═════ Data excerpts

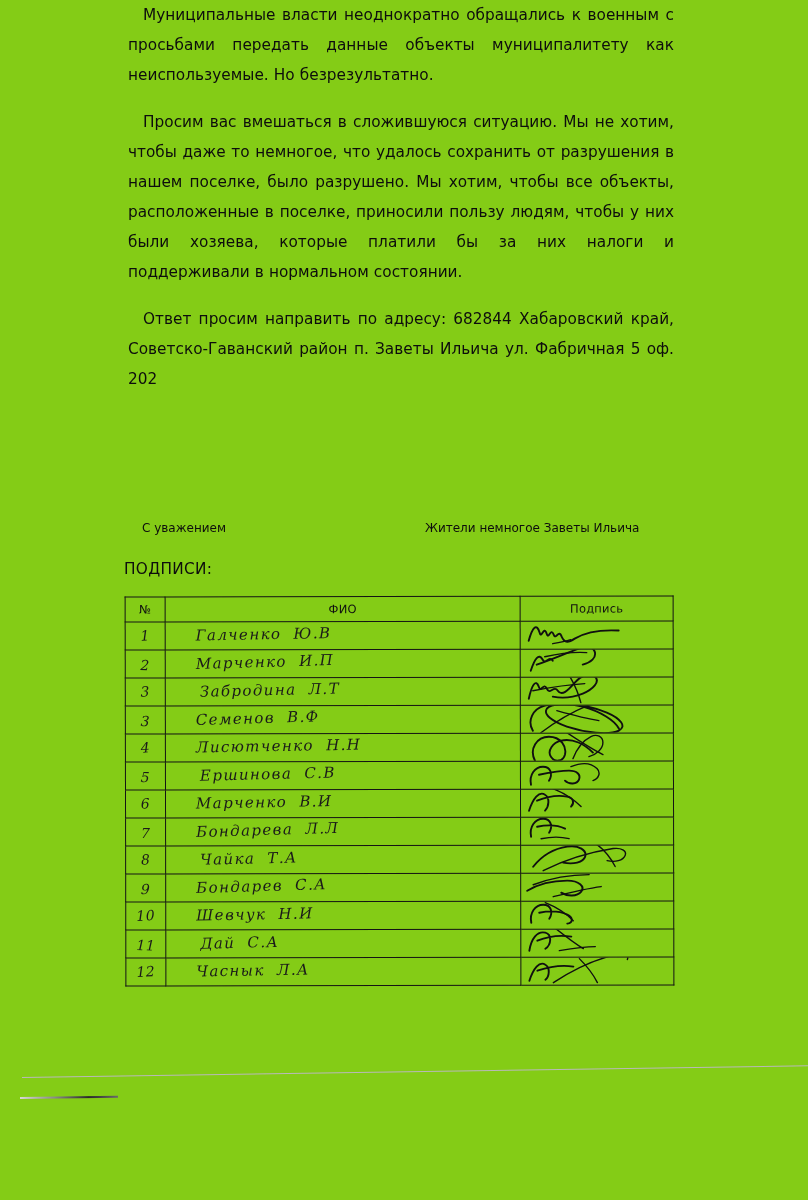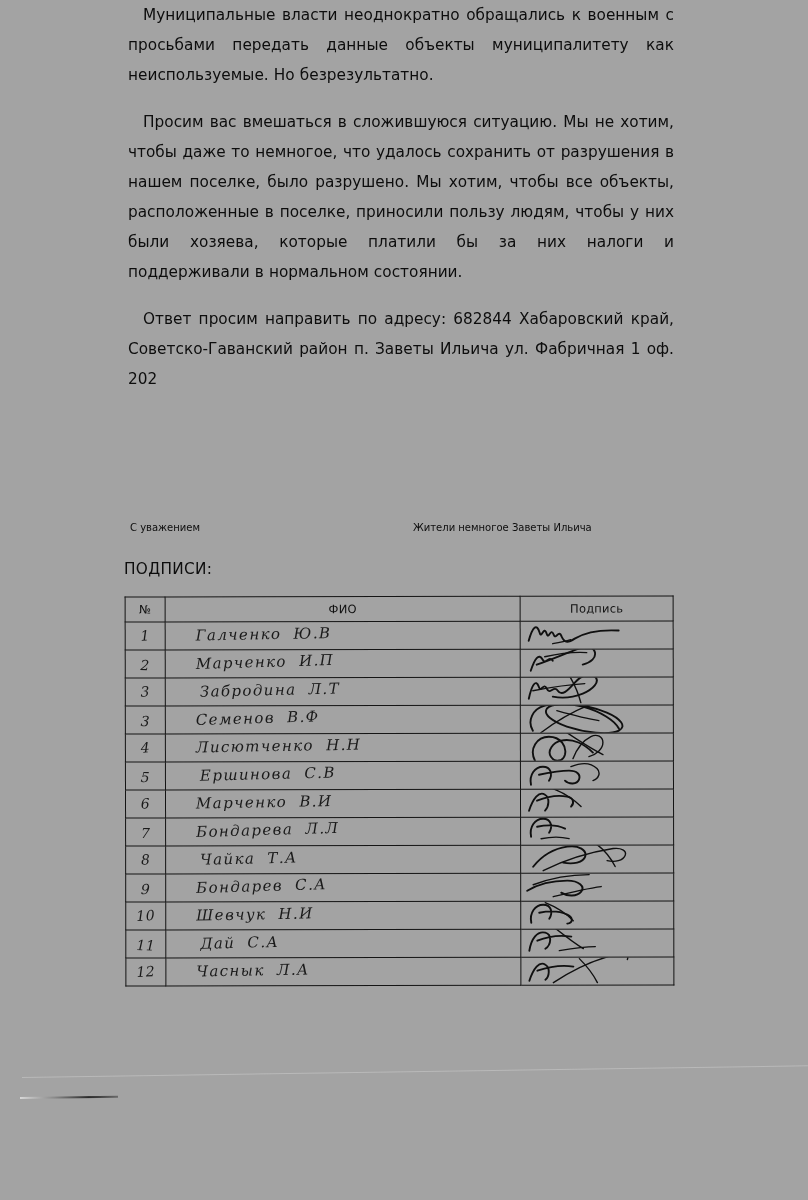--- a/index.html
+++ b/index.html
@@ -14,21 +14,21 @@
     position: relative;
     overflow: hidden;
     font-family: "DejaVu Sans", sans-serif;
     color: #0d0d0d;
     -webkit-font-smoothing: antialiased;
   }
 
   .page {
     position: absolute;
     inset: 0;
-    background: #a3a3a3;
+    background: #84cc16;
   }
 
   
   .body-text {
     position: absolute;
     left: 128px;
     width: 546px;
   }
   p.para {
     margin: 0 0 17px 0;
@@ -38,25 +38,25 @@
     text-justify: inter-word;
     text-indent: 15px;
     letter-spacing: 0.02px;
     word-spacing: 0.2px;
   }
   p.para:last-child { margin-bottom: 0; }
 
   
   .closing {
     position: absolute;
-    left: 116px;
+    left: 128px;
     top: 516px;
     width: 560px;
     height: 24px;
-    font-size: 10px;
+    font-size: 12px;
     line-height: 24px;
     text-align: center;
   }
   .closing .respect {
     position: absolute;
     left: 14px;
     top: 0;
     white-space: nowrap;
   }
   .closing .signers {
@@ -180,21 +180,21 @@
   }
 </style>
 </head>
 <body>
 
 <div class="page">
 
   <div class="body-text">
     <p class="para">Муниципальные власти неоднократно обращались к военным с просьбами передать данные объекты муниципалитету как неиспользуемые. Но безрезультатно.</p>
     <p class="para">Просим вас вмешаться в сложившуюся ситуацию. Мы не хотим, чтобы даже то немногое, что удалось сохранить от разрушения в нашем поселке, было разрушено. Мы хотим, чтобы все объекты, расположенные в поселке, приносили пользу людям, чтобы у них были хозяева, которые платили бы за них налоги и поддерживали в нормальном состоянии.</p>
-    <p class="para">Ответ просим направить по адресу: 682844 Хабаровский край, Советско-Гаванский район п. Заветы Ильича ул. Фабричная 1 оф. 202</p>
+    <p class="para">Ответ просим направить по адресу: 682844 Хабаровский край, Советско-Гаванский район п. Заветы Ильича ул. Фабричная 5 оф. 202</p>
   </div>
 
   <div class="closing">
     <span class="respect">С уважением</span>
     <span class="signers">Жители немногое Заветы Ильича</span>
   </div>
 
   <div class="signatures-label">ПОДПИСИ:</div>
 
   <div class="sig-table-wrap">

══════════

Work instructions> A word-for-word copy of the lines above from the one with "color: #0d0d0d;" through the one with "1 оф. 202</p>", inclusive, is the only output wanted.

Answer to the problem>
     color: #0d0d0d;
     -webkit-font-smoothing: antialiased;
   }
 
   .page {
     position: absolute;
     inset: 0;
-    background: #a3a3a3;
+    background: #84cc16;
   }
 
   
   .body-text {
     position: absolute;
     left: 128px;
     width: 546px;
   }
   p.para {
     margin: 0 0 17px 0;
@@ -38,25 +38,25 @@
     text-justify: inter-word;
     text-indent: 15px;
     letter-spacing: 0.02px;
     word-spacing: 0.2px;
   }
   p.para:last-child { margin-bottom: 0; }
 
   
   .closing {
     position: absolute;
-    left: 116px;
+    left: 128px;
     top: 516px;
     width: 560px;
     height: 24px;
-    font-size: 10px;
+    font-size: 12px;
     line-height: 24px;
     text-align: center;
   }
   .closing .respect {
     position: absolute;
     left: 14px;
     top: 0;
     white-space: nowrap;
   }
   .closing .signers {
@@ -180,21 +180,21 @@
   }
 </style>
 </head>
 <body>
 
 <div class="page">
 
   <div class="body-text">
     <p class="para">Муниципальные власти неоднократно обращались к военным с просьбами передать данные объекты муниципалитету как неиспользуемые. Но безрезультатно.</p>
     <p class="para">Просим вас вмешаться в сложившуюся ситуацию. Мы не хотим, чтобы даже то немногое, что удалось сохранить от разрушения в нашем поселке, было разрушено. Мы хотим, чтобы все объекты, расположенные в поселке, приносили пользу людям, чтобы у них были хозяева, которые платили бы за них налоги и поддерживали в нормальном состоянии.</p>
-    <p class="para">Ответ просим направить по адресу: 682844 Хабаровский край, Советско-Гаванский район п. Заветы Ильича ул. Фабричная 1 оф. 202</p>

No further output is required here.